Top 5 Point Guards in Minnesota T-Wolves Franchise’s History
5. Troy Hudson
If not for Troy Hudson’s affinity for getting hurt, he might have found himself way higher up on this list. “T-Hud”, as he was affectionately referred to, had two healthy seasons in Minnesota, and three that were marred by injury. He was a very nice scorer manning the point guard position, however his injuries forced Minnesota to acquire Sam Cassell to take his spot in the starting lineup. The highlight of his tenure was the playoff series against the Lakers in 2002-03. Hudson averaged 23.5 points and earned himself the nickname “The Laker Killer”. Unfortunately, injuries caused his career to flame out early. He is now a rapper under the alias T-Hud. Pretty interesting stuff, Troy Hudson everybody, the fifth greatest point guard in Minnesota Timberwolves history.
4. Ricky Rubio
Ricky Rubio was fifth pick overall pick in the 2009 NBA draft by the Timberwolves, making him the first player born in the 1990s to be drafted by the NBA. Ever since then, Rubio has developed into one of the league’s best passers and playmakers. Rubio has averaged 8.2 assists per game on his career, having come in with a career-high 8.8 assists per game during the 2014-2015 regular season. A good defender, the Spaniard has active hands and averages an impressive 2.3 steals per game throughout his four seasons in the league, although that number fell to just 1.7 during Rubio’s injury-hit 2014-2015 season.
The one – admittedly large – deficit in Rubio’s game is his inability to shoot. He has shot just 36.7% from the floor for his career, and an abominable 31.4% from beyond the arc. Rubio is no doubt one of the top playmaking point guards in the league, but his complete inability to shoot from almost anywhere on the floor dramatically scales back the point guard’s overall effectiveness. Still, he continues to improve and I think he has a bright future in the NBA. No doubt he has earned his spot on this list, I just hope he can continue to move on up.
3. Terrell Brandon
Terrell Brandon found himself in Minnesota after Stephon Marbury quickly wore out his welcome and was dealt to New Jersey in a three-team deal. Even into his early thirties, Brandon was a tremendous distributor and defender. He also could hold his own in the scoring department, averaging 15.6 points during his days with with the T-Wolves. He was also known for his quick hands, averaging just under two steals per game over this three-year span. Unfortunately, injuries did get the best of him during his third year, eventually leading to his premature exit from the NBA.
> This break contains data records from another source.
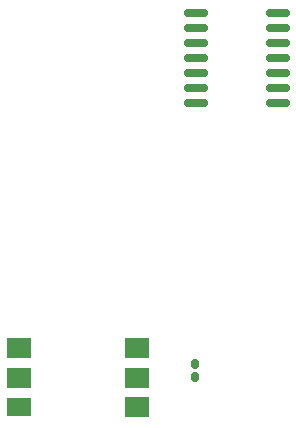
<source format=gbr>
%TF.GenerationSoftware,KiCad,Pcbnew,(6.0.11)*%
%TF.CreationDate,2023-02-15T13:18:50+01:00*%
%TF.ProjectId,FringeLocker,4672696e-6765-44c6-9f63-6b65722e6b69,0.1*%
%TF.SameCoordinates,Original*%
%TF.FileFunction,Paste,Top*%
%TF.FilePolarity,Positive*%
%FSLAX46Y46*%
G04 Gerber Fmt 4.6, Leading zero omitted, Abs format (unit mm)*
G04 Created by KiCad (PCBNEW (6.0.11)) date 2023-02-15 13:18:50*
%MOMM*%
%LPD*%
G01*
G04 APERTURE LIST*
G04 Aperture macros list*
%AMRoundRect*
0 Rectangle with rounded corners*
0 $1 Rounding radius*
0 $2 $3 $4 $5 $6 $7 $8 $9 X,Y pos of 4 corners*
0 Add a 4 corners polygon primitive as box body*
4,1,4,$2,$3,$4,$5,$6,$7,$8,$9,$2,$3,0*
0 Add four circle primitives for the rounded corners*
1,1,$1+$1,$2,$3*
1,1,$1+$1,$4,$5*
1,1,$1+$1,$6,$7*
1,1,$1+$1,$8,$9*
0 Add four rect primitives between the rounded corners*
20,1,$1+$1,$2,$3,$4,$5,0*
20,1,$1+$1,$4,$5,$6,$7,0*
20,1,$1+$1,$6,$7,$8,$9,0*
20,1,$1+$1,$8,$9,$2,$3,0*%
G04 Aperture macros list end*
%ADD10RoundRect,0.160000X0.160000X-0.222500X0.160000X0.222500X-0.160000X0.222500X-0.160000X-0.222500X0*%
%ADD11R,2.000000X1.780000*%
%ADD12R,2.000000X1.750000*%
%ADD13R,2.000000X1.620000*%
%ADD14R,2.000000X1.700000*%
%ADD15RoundRect,0.150000X-0.837500X-0.150000X0.837500X-0.150000X0.837500X0.150000X-0.837500X0.150000X0*%
G04 APERTURE END LIST*
D10*
%TO.C,D3*%
X141600000Y-103345000D03*
X141600000Y-102200000D03*
%TD*%
D11*
%TO.C,SW2*%
X126650000Y-100875000D03*
D12*
X126650000Y-103375000D03*
D13*
X126650000Y-105875000D03*
D14*
X136650000Y-100875000D03*
D11*
X136650000Y-103375000D03*
X136650000Y-105875000D03*
%TD*%
D15*
%TO.C,U1*%
X141632500Y-72527500D03*
X141632500Y-73797500D03*
X141632500Y-75067500D03*
X141632500Y-76337500D03*
X141632500Y-77607500D03*
X141632500Y-78877500D03*
X141632500Y-80147500D03*
X148557500Y-80147500D03*
X148557500Y-78877500D03*
X148557500Y-77607500D03*
X148557500Y-76337500D03*
X148557500Y-75067500D03*
X148557500Y-73797500D03*
X148557500Y-72527500D03*
%TD*%
M02*

</source>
That does not take away from him being likely the most accomplished passer this franchise has had. Brandon is also first in team history in free-throw percentage at just a hair under 90 percent. Another contribution Brandon made to the team was the grooming he did of Minnesota’s next young star point guard, Chauncey Billups – even though it was more so beneficial to his next teams. Like seemingly every good point guard they have had, Billups jumped ship and went straight to Detroit to bring home a title. Nevertheless, Brandon played his heart out and will always be remembered as a great Minnesota Timberwolf.